Learn the Difference in Real Special Offers for Heating and A/C vs. “Teaser Rates”

Today’s post covers how to know the difference between a real discount on heating and A/C service or products, vs. the “teaser rate” that is designed to get an appointment for one service, but then to aggressively upsell other services , some of which may be of questionable value to you.  These are in addition to rebates and tax credits. First, let’s set the stage so you can compare the two.

All heating and air-conditioning companies experience seasonal variations in the demand for their services

Due to swings in demand for their services, they have to maintain infrastructure (with fixed costs) to cover seasonal spikes during the first few weeks of hot and cold weather every year, and also for sustained periods of unusually hot or cold weather.  Why? These are the times when more furnaces, heat pumps and A/C systems will either fail, or when shortcomings will get noticed by owners.  Because of these factors, most heating and AC companies offer annual maintenance plans to their customers.

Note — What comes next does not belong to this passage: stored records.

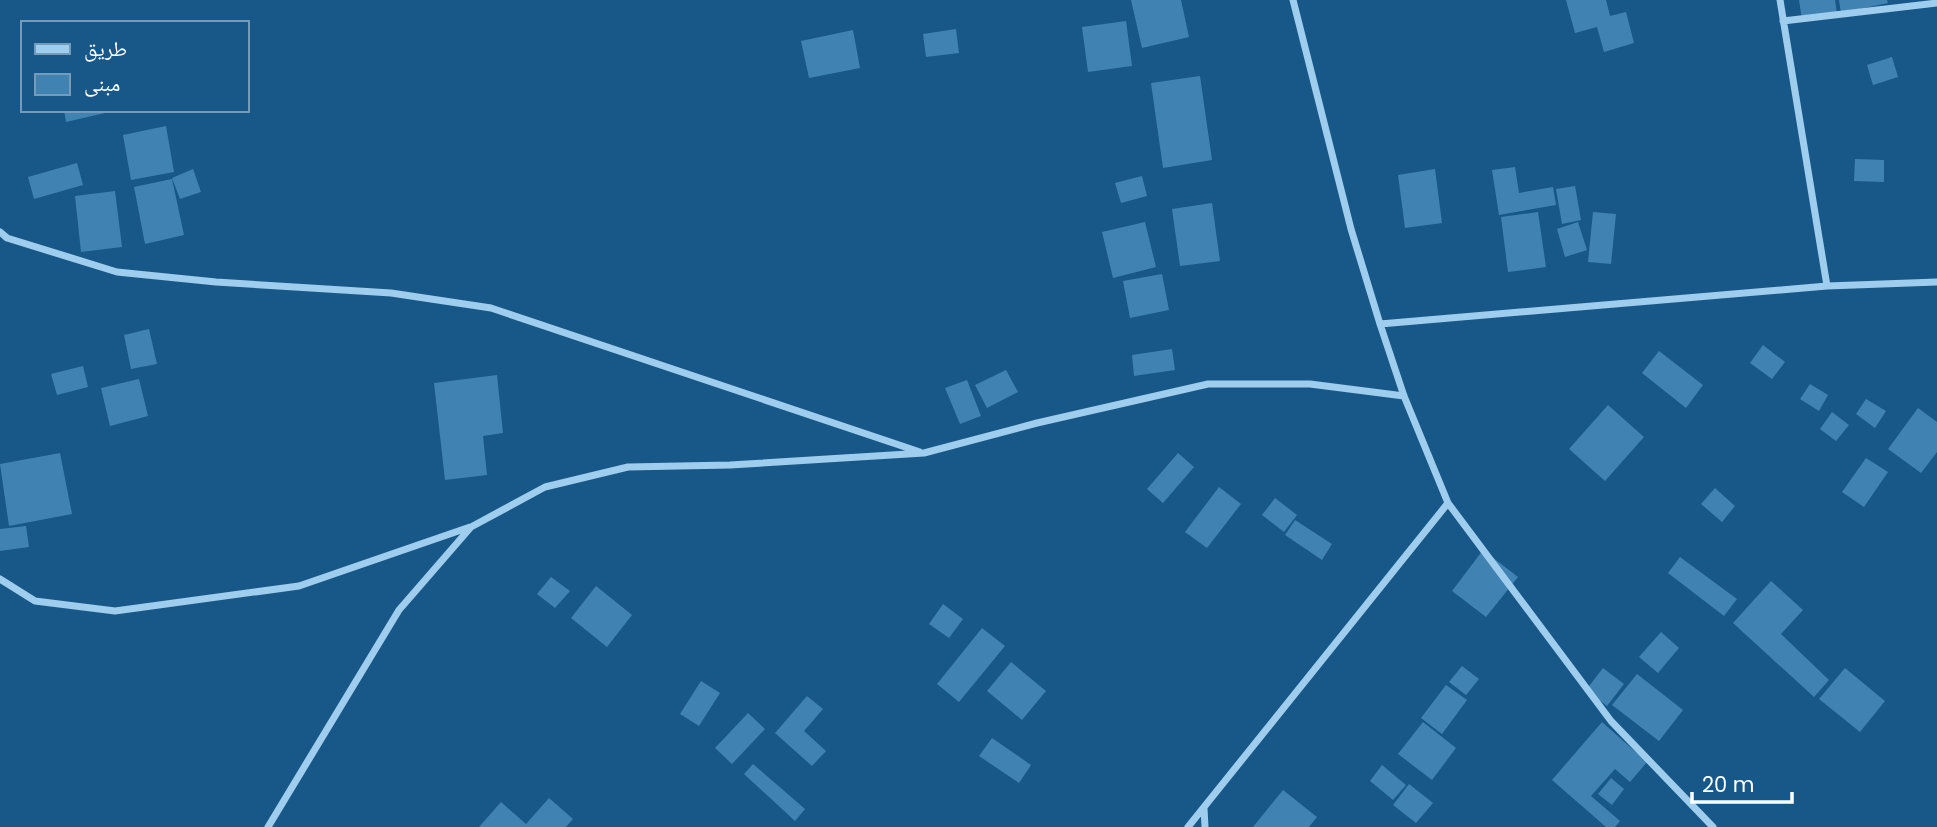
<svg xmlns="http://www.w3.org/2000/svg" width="1937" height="827" viewBox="0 0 1937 827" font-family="Poppins,'Noto Naskh Arabic',sans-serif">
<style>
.building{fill:#4082b2}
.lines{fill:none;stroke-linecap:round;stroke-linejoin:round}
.street{stroke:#9fcdee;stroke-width:7}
</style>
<rect width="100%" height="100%" fill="#175888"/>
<path class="building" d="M1131 0H1181L1189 37 1142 48Z
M1566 0H1606L1610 16 1626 12 1634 43 1604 52 1597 27 1575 33Z
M1799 0H1835L1837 14 1802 20Z
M1839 0H1887L1888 3 1841 13Z
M1126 21 1132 66 1088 72 1082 27Z
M956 29 959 53 926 57 923 34Z
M853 30 860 68 809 78 801 41Z
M1892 57 1898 77 1873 85 1867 65Z
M1200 76 1212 160 1163 168 1151 83Z
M64 110H104L105 113 66 122Z
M166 126 174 172 131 180 123 135Z
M1855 159 1884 160V182L1854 181Z
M77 163 83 185 34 199 28 177Z
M1515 167 1519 193 1553 187 1556 205 1499 215 1492 170Z
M193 169 201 192 180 199 172 178Z
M1435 169 1442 223 1405 228 1398 175Z
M1142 176 1147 196 1121 203 1115 183Z
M172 179 184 235 145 244 134 187Z
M1575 186 1581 220 1562 224 1556 189Z
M115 191 122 247 81 252 75 196Z
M1212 203 1220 261 1180 266 1172 209Z
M1538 212 1546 267 1508 272 1501 217Z
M1593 212 1616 214 1611 264 1588 262Z
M1145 222 1156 267 1113 278 1102 232Z
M1578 222 1587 250 1565 257 1557 229Z
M1162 274 1169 310 1130 318 1123 281Z
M149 329 157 364 131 369 124 335Z
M1763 345 1785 362 1772 379 1750 363Z
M1172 349 1175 370 1134 376 1132 355Z
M1659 351 1703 385 1686 408 1642 373Z
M83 366 88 387 57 395 51 374Z
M1006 370 1018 392 987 408 975 385Z
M497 375 503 433 483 436 487 475 445 480 434 383Z
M139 379 148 416 110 426 101 388Z
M967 380 981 416 960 424 945 388Z
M1810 384 1828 395 1819 411 1800 399Z
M1866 399 1886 411 1875 428 1856 414Z
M1608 405 1644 437 1605 481 1569 449Z
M1918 408 1937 422V452L1921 473 1888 449Z
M1832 412 1849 425 1836 441 1820 429Z
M60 453 72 514 9 526 0 464Z
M1178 453 1194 467 1163 503 1147 489Z
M1866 458 1888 472 1864 507 1842 492Z
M1219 487 1241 504 1207 548 1185 532Z
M1715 488 1735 506 1722 522 1701 504Z
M1275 498 1297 515 1284 532 1262 515Z
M1295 520 1332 544 1322 560 1285 535Z
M26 526 29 547 0 551V529Z
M1483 550 1518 577 1486 617 1452 591Z
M1680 557 1737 599 1724 616 1668 573Z
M551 577 570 591 555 608 537 594Z
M1771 581 1803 610 1781 634 1829 680 1814 697 1733 623Z
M596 586 632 615 607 647 571 618Z
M943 604 963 619 949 638 929 624Z
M982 628 1005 646 959 702 937 684Z
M1661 632 1679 648 1658 673 1639 657Z
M1011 662 1046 691 1022 720 987 691Z
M1462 666 1479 679 1466 695 1449 682Z
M1603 668 1624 684 1607 706 1586 690Z
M1845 668 1885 701 1860 732 1819 699Z
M1637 674 1683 710 1659 741 1612 705Z
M701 681 720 693 699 726 680 714Z
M1446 685 1467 700 1442 734 1421 718Z
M807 696 823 709 804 731 826 751 812 766 775 733Z
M748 713 765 729 732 764 715 748Z
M1423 722 1456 748 1432 780 1398 754Z
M1602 722 1647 762 1630 782 1615 769 1591 796 1620 821 1615 827H1606L1552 780Z
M992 738 1031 765 1019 783 979 756Z
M753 764 805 809 795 821 744 774Z
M1382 765 1406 785 1393 800 1370 781Z
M1611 778 1624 789 1612 805 1598 794Z
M1409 784 1433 803 1416 823 1393 805Z
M1283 790 1317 817 1309 827H1253Z
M549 798 573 819 566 827H479L501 802 526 824Z"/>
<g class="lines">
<path class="street" d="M1293 0 1351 229 1380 324 1404 396 1448 503 1611 721 1713 827
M1780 0 1827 286
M1783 21 1937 3
M0 232 7 238 117 272 216 282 391 293 491 308 920 452
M1380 324 1827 286 1937 282
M0 579 35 601 115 611 299 586 470 527
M1204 808 1205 827
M268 827 399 610 471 527 545 487 628 467 730 465 924 453 1037 423 1208 384H1310L1404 396
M1188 827 1448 503"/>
</g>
<rect x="21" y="21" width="228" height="91" fill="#175888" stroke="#749bb8" stroke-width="2"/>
<rect x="35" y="44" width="35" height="10" fill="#9fcdee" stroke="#749bb8" stroke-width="2"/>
<text x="84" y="56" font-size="21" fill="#ffffff">طريق</text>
<rect x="35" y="74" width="35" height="21" fill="#4082b2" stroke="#749bb8" stroke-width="2"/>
<text x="84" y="91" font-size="21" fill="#ffffff">مبنى</text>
<path d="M1692 792v10h100v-10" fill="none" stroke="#ffffff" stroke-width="3.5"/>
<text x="1702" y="792" font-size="21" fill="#ffffff" stroke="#175888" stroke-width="5" paint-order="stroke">20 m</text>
</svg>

An annual maintenance plan is a good example of “win-win”for three reasons: 1-they help the owner by helping avoid major preventable repairs, and also can help their heating and AC run more efficiently, safely or both. 2– maintenance plans help HVAC companies level out the work flow for their technicians during the spring and fall, when emergency repair demand is lower, and 3– the once or twice per year visit gives owners a chance to get to know the service company and vice-versa.  When it comes time to replace your system, the relationship and history become an advantage for both you and your local service company.

For the reasons above, during their times of lower demand, good companies will offer real specials such as a central AC tune up, or furnace safety check for a low fixed price.  The reason I called this a “real” special: the price they offer may be below their actual cost of the technician, fuel, and equipment to deliver that service to you.  They offset the loss on the transaction by offering you their maintenance plan, by identifying legitimate repairs that are needed (and not covered by the basic tune up or safety check, or potentially useful (depending you your situation) accessories such as advanced air filtration for pollen, humidifiers or dehumidifiers.  Reputable companies won’t sell services you don’t need or want, or hard sell you in any fashion. If fact, their owners often struggle to get their service technicians to even mention all the additional products or services the company offers.

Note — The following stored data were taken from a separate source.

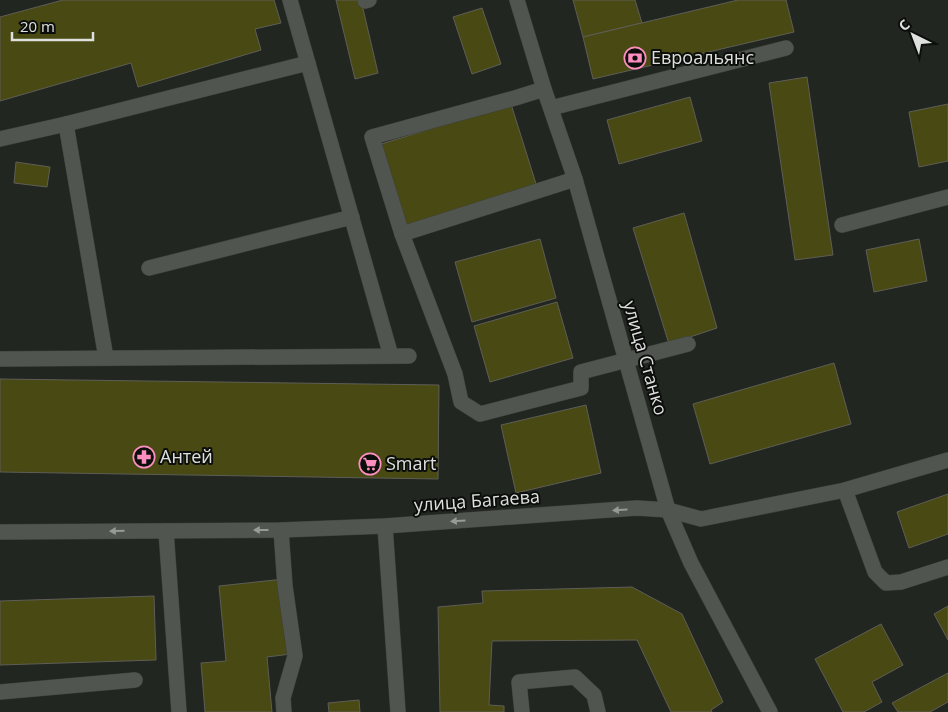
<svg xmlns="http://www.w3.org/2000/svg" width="948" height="712" viewBox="0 0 948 712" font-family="'Open Sans',sans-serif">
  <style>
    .building { fill: #494913; stroke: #5e5e57 }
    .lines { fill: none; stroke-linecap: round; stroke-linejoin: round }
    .minor-casing { stroke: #3d413c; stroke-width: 16 }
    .minor { stroke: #51554f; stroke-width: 15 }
    .oneway { fill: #979a96 }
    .labels { text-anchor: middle; stroke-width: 4; stroke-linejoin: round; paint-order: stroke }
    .poi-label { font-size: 18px; fill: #dde0dc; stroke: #0c0e0c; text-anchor: start }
    .street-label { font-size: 18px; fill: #dde0dc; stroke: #0c0e0c }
  </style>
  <rect width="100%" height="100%" fill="#222620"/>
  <!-- building -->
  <g class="building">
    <path d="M63,0H274L281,23L255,29L261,50L138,87L131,63L0,101V17Z"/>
    <path d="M336,0H361L378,73L355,79Z"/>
    <path d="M573,0H635L642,23L583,37Z"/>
    <path d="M738,0H786L794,32L593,79L583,37Z"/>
    <path d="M482,8L501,64L472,74L453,17Z"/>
    <path d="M807,77L833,255L795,260L769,83Z"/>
    <path d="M690,97L702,141L619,164L607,120Z"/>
    <path d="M511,104L537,187L404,229L378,145Z"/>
    <path d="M948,104V161L919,167L909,112Z"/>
    <path d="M16,162L50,167L47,187L14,183Z"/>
    <path d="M684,213L717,328L669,344L633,228Z"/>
    <path d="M540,239L556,298L472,322L455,262Z"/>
    <path d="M919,239L927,281L874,292L866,250Z"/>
    <path d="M557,302L573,358L490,382L474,326Z"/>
    <path d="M834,363L851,424L710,464L693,404Z"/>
    <path d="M0,379L439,385L438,479L0,472Z"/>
    <path d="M586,405L601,473L516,493L501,425Z"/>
    <path d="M948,494V534L909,548L897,512Z"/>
    <path d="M284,579L291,654L267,657L272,712H205L201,663L226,661L219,586Z"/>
    <path d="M632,587L682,614L723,702L711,710L712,712H671L637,640L492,641L489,705L504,706V712H440L438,607L483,603L482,591Z"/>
    <path d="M154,596L156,660L0,665V601Z"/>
    <path d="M948,606V640L934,614Z"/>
    <path d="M881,624L903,665L872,682L882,702L864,712H843L815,659Z"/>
    <path d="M948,673V702L930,712H898L892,703Z"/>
    <path d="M359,700L360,712H329L328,703Z"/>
  </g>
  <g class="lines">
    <!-- minor casing -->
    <g class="minor-casing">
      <g id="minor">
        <path d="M290,0L391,356"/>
        <path d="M517,0L544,89L575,179L668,510L691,563L770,712"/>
        <path d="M365,1L369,0"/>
        <path d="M544,89L515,98L372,137L402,234L455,374L461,402L480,414L581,388V372L688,344"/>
        <path d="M551,108L786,48"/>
        <path d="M66,124L106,358"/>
        <path d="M0,139L66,124L308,63"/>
        <path d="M842,225L948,197"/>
        <path d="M402,234L575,179"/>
        <path d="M149,268L352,217"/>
        <path d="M0,359L409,356"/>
        <path d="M845,490L875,572L886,583L901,582L948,567"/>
        <path d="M385,526L398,712"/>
        <path d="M281,530L285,586L295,656L283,698L284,712"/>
        <path d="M166,531L179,712"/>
        <path d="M0,532L281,530L385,526L637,508L668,510L701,519L845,490L948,460"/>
        <path d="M0,692L135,680"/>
        <path d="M522,712L519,682L575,677L594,695L598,712"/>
      </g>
    </g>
    <!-- minor -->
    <use href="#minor" class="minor"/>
  </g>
  <!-- one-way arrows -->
  <defs><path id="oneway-solid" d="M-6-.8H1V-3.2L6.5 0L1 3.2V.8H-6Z" transform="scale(1.25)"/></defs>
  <g class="oneway">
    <use href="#oneway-solid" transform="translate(620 510) rotate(176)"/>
    <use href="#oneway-solid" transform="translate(458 521) rotate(176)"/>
    <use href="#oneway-solid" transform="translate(261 530) rotate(180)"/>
    <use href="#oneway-solid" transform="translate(117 531) rotate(179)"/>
  </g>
  <!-- icons -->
  <defs>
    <g id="bank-ring" transform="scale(1.125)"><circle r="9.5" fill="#0c0e0c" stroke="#fd8ebf" stroke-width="1.5"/><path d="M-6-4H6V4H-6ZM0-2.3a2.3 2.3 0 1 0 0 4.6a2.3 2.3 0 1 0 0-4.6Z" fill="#fd8ebf"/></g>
    <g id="pharmacy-ring" transform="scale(1.125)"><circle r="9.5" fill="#0c0e0c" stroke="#fd8ebf" stroke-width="1.5"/><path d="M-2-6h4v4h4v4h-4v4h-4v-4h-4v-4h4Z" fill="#fd8ebf"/></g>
    <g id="supermarket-ring" transform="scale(1.125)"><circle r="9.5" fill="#0c0e0c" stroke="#fd8ebf" stroke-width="1.5"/><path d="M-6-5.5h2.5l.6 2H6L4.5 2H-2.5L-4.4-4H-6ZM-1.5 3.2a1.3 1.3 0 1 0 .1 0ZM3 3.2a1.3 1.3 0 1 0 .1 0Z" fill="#fd8ebf"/></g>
  </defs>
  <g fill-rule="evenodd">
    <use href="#bank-ring" x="635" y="58"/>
    <use href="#pharmacy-ring" x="144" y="457"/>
    <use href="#supermarket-ring" x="370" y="464"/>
  </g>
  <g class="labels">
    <!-- poi labels -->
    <g class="poi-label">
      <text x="651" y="64">Евроальянс</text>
      <text x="160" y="463">Антей</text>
      <text x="386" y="470">Smart</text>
    </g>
    <!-- street labels -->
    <g class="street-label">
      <text transform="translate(645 358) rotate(74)" y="6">улица Станко</text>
      <text transform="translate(477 501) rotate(-4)" y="6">улица Багаева</text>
    </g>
  </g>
  <!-- north arrow -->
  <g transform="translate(913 35) rotate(318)" stroke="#0c0e0c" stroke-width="4" paint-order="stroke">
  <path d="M0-4L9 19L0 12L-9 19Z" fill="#dde0dc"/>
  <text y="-8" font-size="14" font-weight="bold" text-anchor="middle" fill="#dde0dc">С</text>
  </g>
  <!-- scale -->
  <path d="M12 32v8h81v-8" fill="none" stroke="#dde0dc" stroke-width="2.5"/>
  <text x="20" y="32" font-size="15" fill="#dde0dc" stroke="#0c0e0c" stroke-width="4" paint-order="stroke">20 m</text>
</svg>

Less ethical companies use teaser rates to get into your location and systematically “upsell” you

In contrast to the useful scenarios describe above, you should learn to recognize and avoid companies who offer teaser rates, but plan to vigorously “upsell” you once at your location.  One example of a offer or service used by this type of operation is duct cleaning.  I’ll start by saying there clearly are some legitimate service companies who offer duct cleaning. And there are other legitimate heating and AC service companies who avoid it.  For ducts located in the ceiling (as opposed to those in the floor, where dirt and other foreign objects can naturally fall), unless the system has a break in it, has a moisture problem, or has been run without a filter, you might not need duct cleaning at all.  Why? Because the system is sealed. And, if you do have a break in your system or a moisture problem, you will also need to fix the problems in the equipment, not just clean the ducts.  Anyway, the types of companies to avoid are those that: a- use fear, pressure and other types of intimidation b– don’t have the license, training or experience to diagnose problems and repair heating and AC equipment. If you are intersted in this topic, you can read more on our duct cleaning page.

Reality check for heating and AC repair

When repairs or similar services are involved, service companies often break down the transaction into two parts: 1- the cost for the technician to drive to your location and diagnose the problem, and 2– the cost to actually perform the work.  When you see a low priced offer– one that looks too good to be true — ask yourself why a company would offer it. Can a service company really afford to have a skilled technician drive to your location and inspect your furnace or heat pump system for a total of $29?  Can they afford to give free estimates on all repairs? Of course not. Knowing that service companies cannot operate at a loss, if a special offer looks too good to be true, just assume they will make it up somehow. The main thing you need to do is make sure they make up the difference with something useful and of good value to you.

Two more pieces of advice. Only consider companies that are licensed, insured, do background checks before hiring, and provide ongoing training and certifications. Using a service company that cuts corners on infrastructure to offer artifically low prices can bite you badly. Also find out how long they have been in business under the same name and at the same physical location.